▶ [Supplied records]

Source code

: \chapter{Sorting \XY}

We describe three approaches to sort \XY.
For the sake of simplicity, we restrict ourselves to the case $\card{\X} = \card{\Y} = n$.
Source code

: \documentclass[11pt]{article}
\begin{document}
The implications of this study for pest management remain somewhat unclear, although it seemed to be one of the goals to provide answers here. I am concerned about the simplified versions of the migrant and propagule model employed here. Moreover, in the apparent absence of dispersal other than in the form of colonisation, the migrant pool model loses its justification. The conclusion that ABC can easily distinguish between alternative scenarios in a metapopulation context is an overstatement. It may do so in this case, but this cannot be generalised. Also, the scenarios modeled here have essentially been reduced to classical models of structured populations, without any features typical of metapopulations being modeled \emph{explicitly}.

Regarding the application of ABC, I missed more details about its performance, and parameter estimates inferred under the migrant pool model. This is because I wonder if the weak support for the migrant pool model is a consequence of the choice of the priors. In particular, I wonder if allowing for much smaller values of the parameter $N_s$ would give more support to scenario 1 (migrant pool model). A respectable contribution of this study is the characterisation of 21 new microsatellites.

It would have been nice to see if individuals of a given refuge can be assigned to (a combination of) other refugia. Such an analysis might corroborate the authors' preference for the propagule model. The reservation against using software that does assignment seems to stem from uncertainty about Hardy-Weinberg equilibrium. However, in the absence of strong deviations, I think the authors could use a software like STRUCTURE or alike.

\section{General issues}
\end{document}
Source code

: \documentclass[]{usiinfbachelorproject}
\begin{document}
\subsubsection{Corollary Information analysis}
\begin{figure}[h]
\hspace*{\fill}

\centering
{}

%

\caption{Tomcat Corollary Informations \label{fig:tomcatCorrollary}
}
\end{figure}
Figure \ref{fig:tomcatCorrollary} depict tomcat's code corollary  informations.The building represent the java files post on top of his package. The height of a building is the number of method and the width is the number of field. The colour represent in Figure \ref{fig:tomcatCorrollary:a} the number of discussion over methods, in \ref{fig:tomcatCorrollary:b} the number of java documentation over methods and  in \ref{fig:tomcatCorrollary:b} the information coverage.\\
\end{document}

▶ [What needs to be done]
Repeat all the entries exactly as given.

▶ [Problem solution]
Source code

: \chapter{Sorting \XY}

We describe three approaches to sort \XY.
For the sake of simplicity, we restrict ourselves to the case $\card{\X} = \card{\Y} = n$.
Source code

: \documentclass[11pt]{article}
\begin{document}
The implications of this study for pest management remain somewhat unclear, although it seemed to be one of the goals to provide answers here. I am concerned about the simplified versions of the migrant and propagule model employed here. Moreover, in the apparent absence of dispersal other than in the form of colonisation, the migrant pool model loses its justification. The conclusion that ABC can easily distinguish between alternative scenarios in a metapopulation context is an overstatement. It may do so in this case, but this cannot be generalised. Also, the scenarios modeled here have essentially been reduced to classical models of structured populations, without any features typical of metapopulations being modeled \emph{explicitly}.

Regarding the application of ABC, I missed more details about its performance, and parameter estimates inferred under the migrant pool model. This is because I wonder if the weak support for the migrant pool model is a consequence of the choice of the priors. In particular, I wonder if allowing for much smaller values of the parameter $N_s$ would give more support to scenario 1 (migrant pool model). A respectable contribution of this study is the characterisation of 21 new microsatellites.

It would have been nice to see if individuals of a given refuge can be assigned to (a combination of) other refugia. Such an analysis might corroborate the authors' preference for the propagule model. The reservation against using software that does assignment seems to stem from uncertainty about Hardy-Weinberg equilibrium. However, in the absence of strong deviations, I think the authors could use a software like STRUCTURE or alike.

\section{General issues}
\end{document}
Source code

: \documentclass[]{usiinfbachelorproject}
\begin{document}
\subsubsection{Corollary Information analysis}
\begin{figure}[h]
\hspace*{\fill}

\centering
{}

%

\caption{Tomcat Corollary Informations \label{fig:tomcatCorrollary}
}
\end{figure}
Figure \ref{fig:tomcatCorrollary} depict tomcat's code corollary  informations.The building represent the java files post on top of his package. The height of a building is the number of method and the width is the number of field. The colour represent in Figure \ref{fig:tomcatCorrollary:a} the number of discussion over methods, in \ref{fig:tomcatCorrollary:b} the number of java documentation over methods and  in \ref{fig:tomcatCorrollary:b} the information coverage.\\
\end{document}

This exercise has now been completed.